2. If the surgeons claim these new procedures are a money grab then why aren’t they doing them? They could always take the courses, too. From what I’ve seen they tend to stick with what they learned in training and continue using the same company. In my experience some pain physicians are more open to try out different companies and newer procedures. Doesn’t make pain physicians better. Just noting a general observation.

3. I’m not sure why the term proceduralist is used with a derogatory slant. The large majority of pain physicians I’ve met never portray themselves as surgeons.

4. If surgeons want to claim they take care of peri-procedural complications then please manage these patient’s opioids when you say “everything looks fine on repeat imaging”.

5. At the end of the day, there are parallels with what happened with CT surgery and interventional cardiology and I believe surgeons fear this may happen to them.

6. There does need to be a better training for these procedures and collection of outcome data to make sure we are all serving the patient in the correct way.

7. Let’s keep fighting amongst each other while NPs and PAs change their speciality every year.

8. Most of these newer devices are relatively straight forward to use and almost “dummy proof”. Yes I know one can get into serious trouble. However compared to an open approach these minimally invasive approaches have less room for error. Edit: one doesn’t have to be a carpenter to understand how to put a chair and tablet together because IKEA makes it very straightforward for someone who is illiterate to understand it. The beauty is IKEA creating it that way.

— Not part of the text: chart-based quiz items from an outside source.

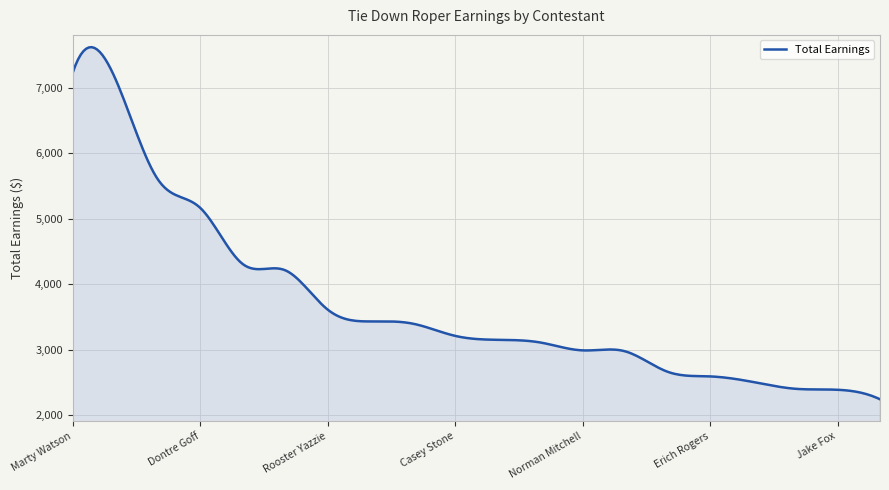

What is the difference between the maximum and minimum values?

5378.0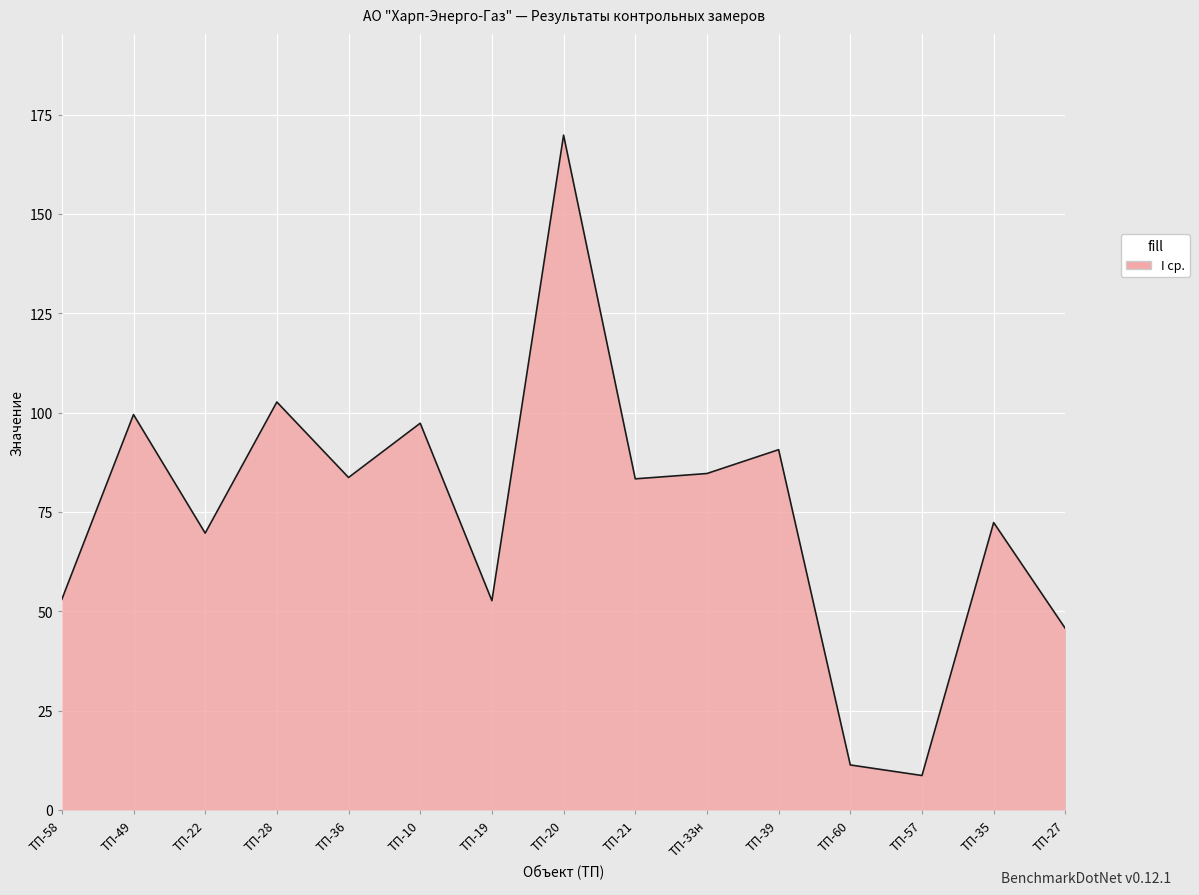

What position from the left is ТП-28?

4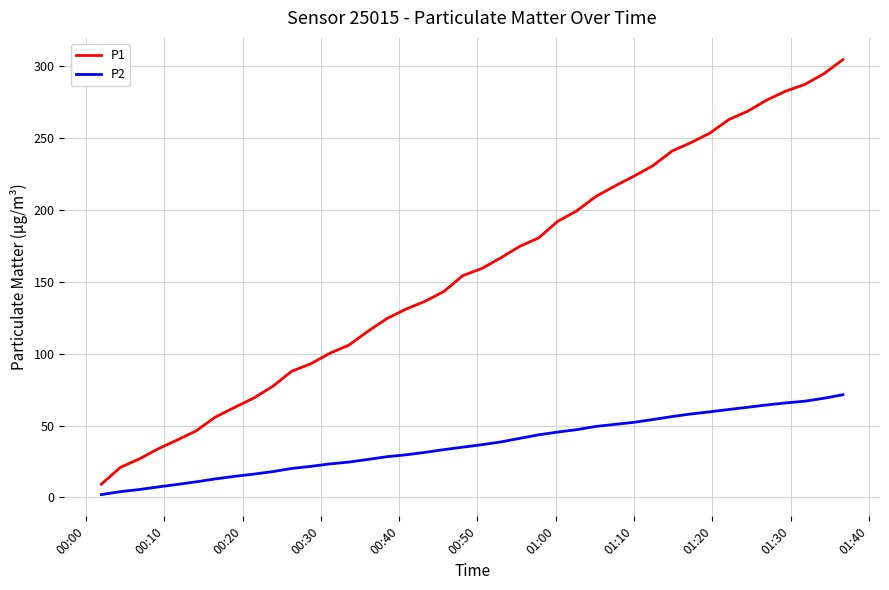

What is the difference between the maximum and minimum values in the P2 series?

69.4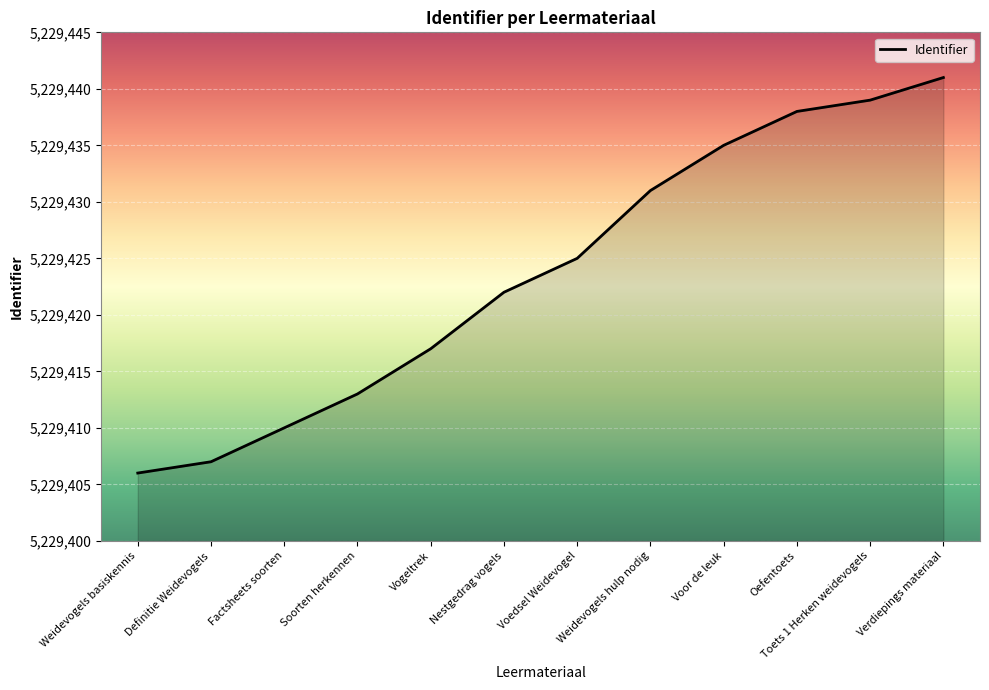

Is it true that the value at Factsheets soorten is 5229410?

True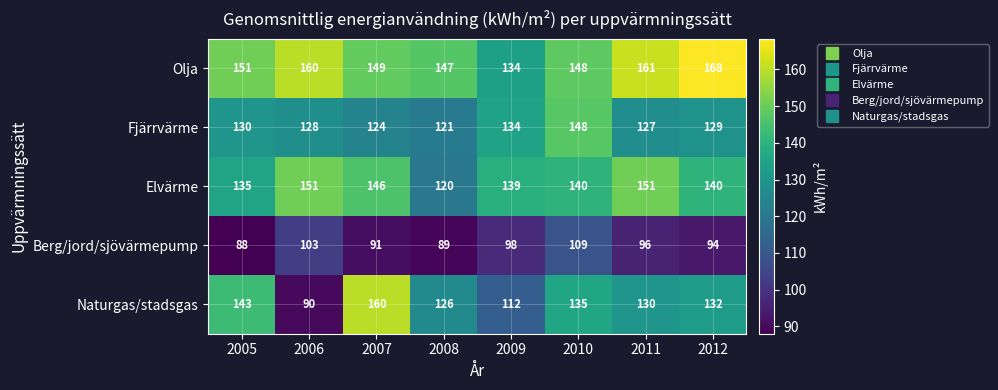

At which category does the chart reach its minimum across all series?

2005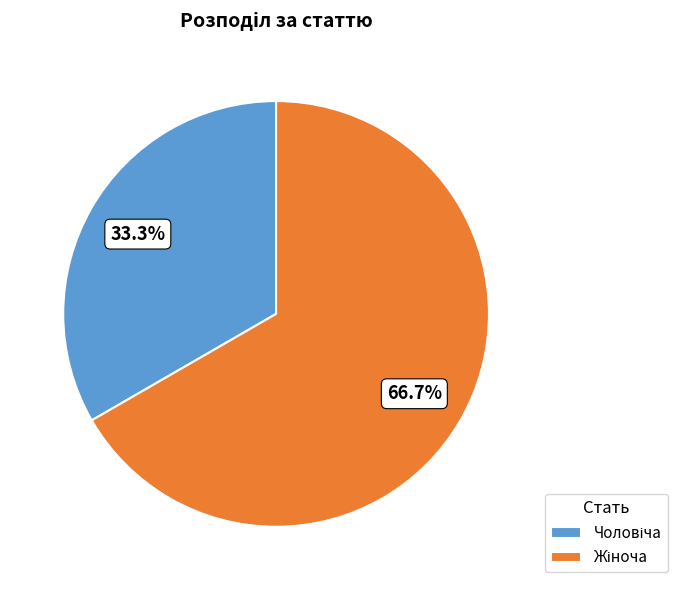

How many segments does this pie chart have?

2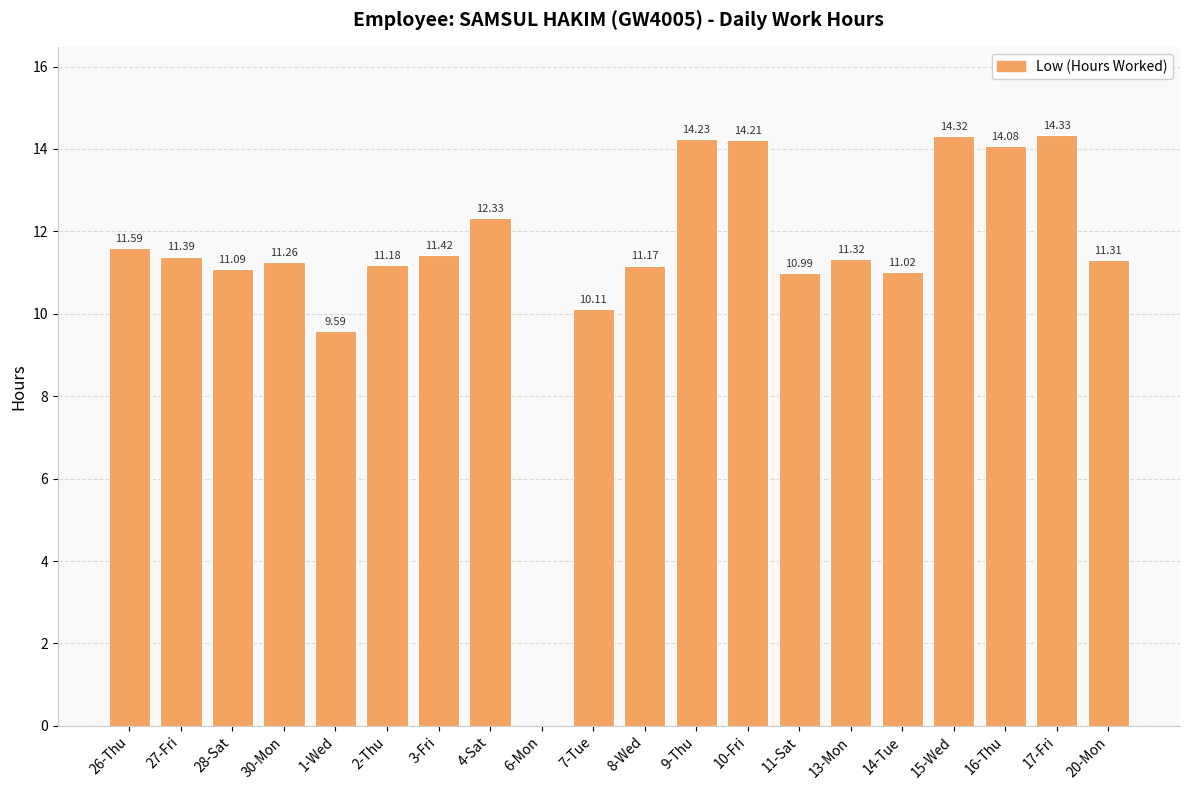

What is the sum of all values?

226.9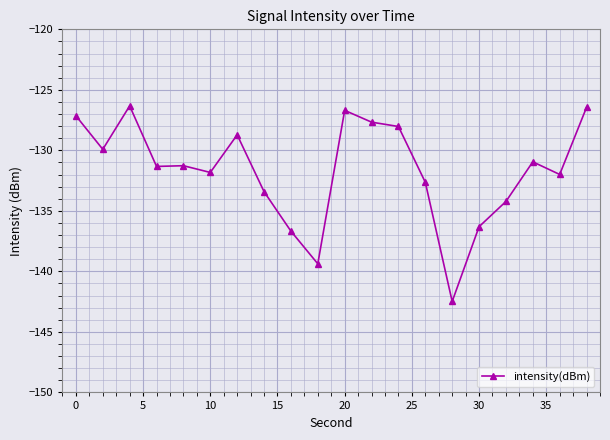

What is the smallest value displayed?

-142.5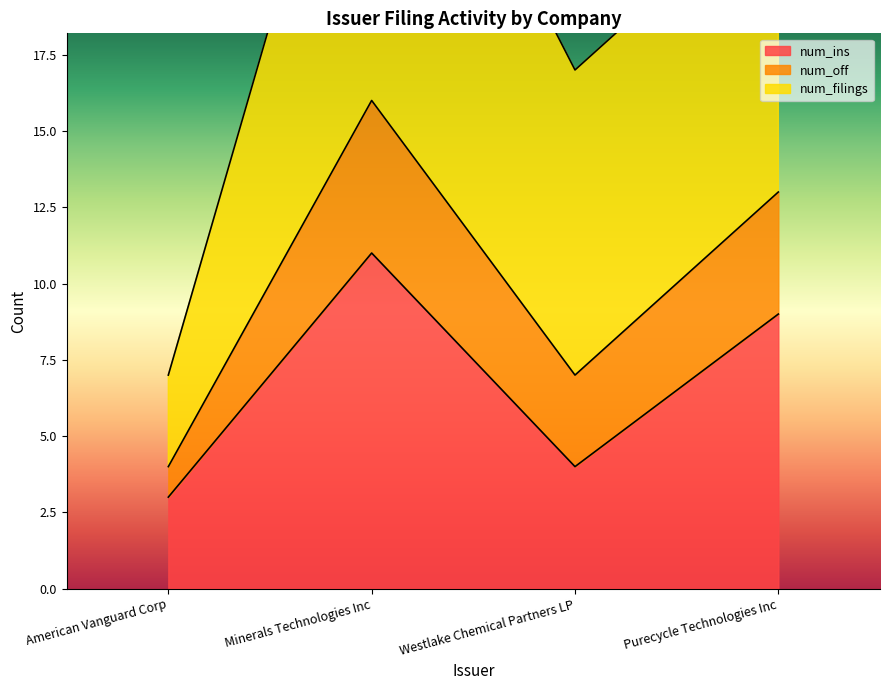

What position from the right is Minerals Technologies Inc?

3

9. I personally do not believe pain physicians as a group should be doing TLIFS.

10. In my opinion cavalier anybody (pain or surgeon) isn’t acting in the patients best interest. I see a good way as this: patient sees pain or surgeon, they both talk about what’s best, and patient gets what’s best. Sometimes patients aren’t surgical candidates and thus a pain procedure might be indicated. It’s complementary not adversarial.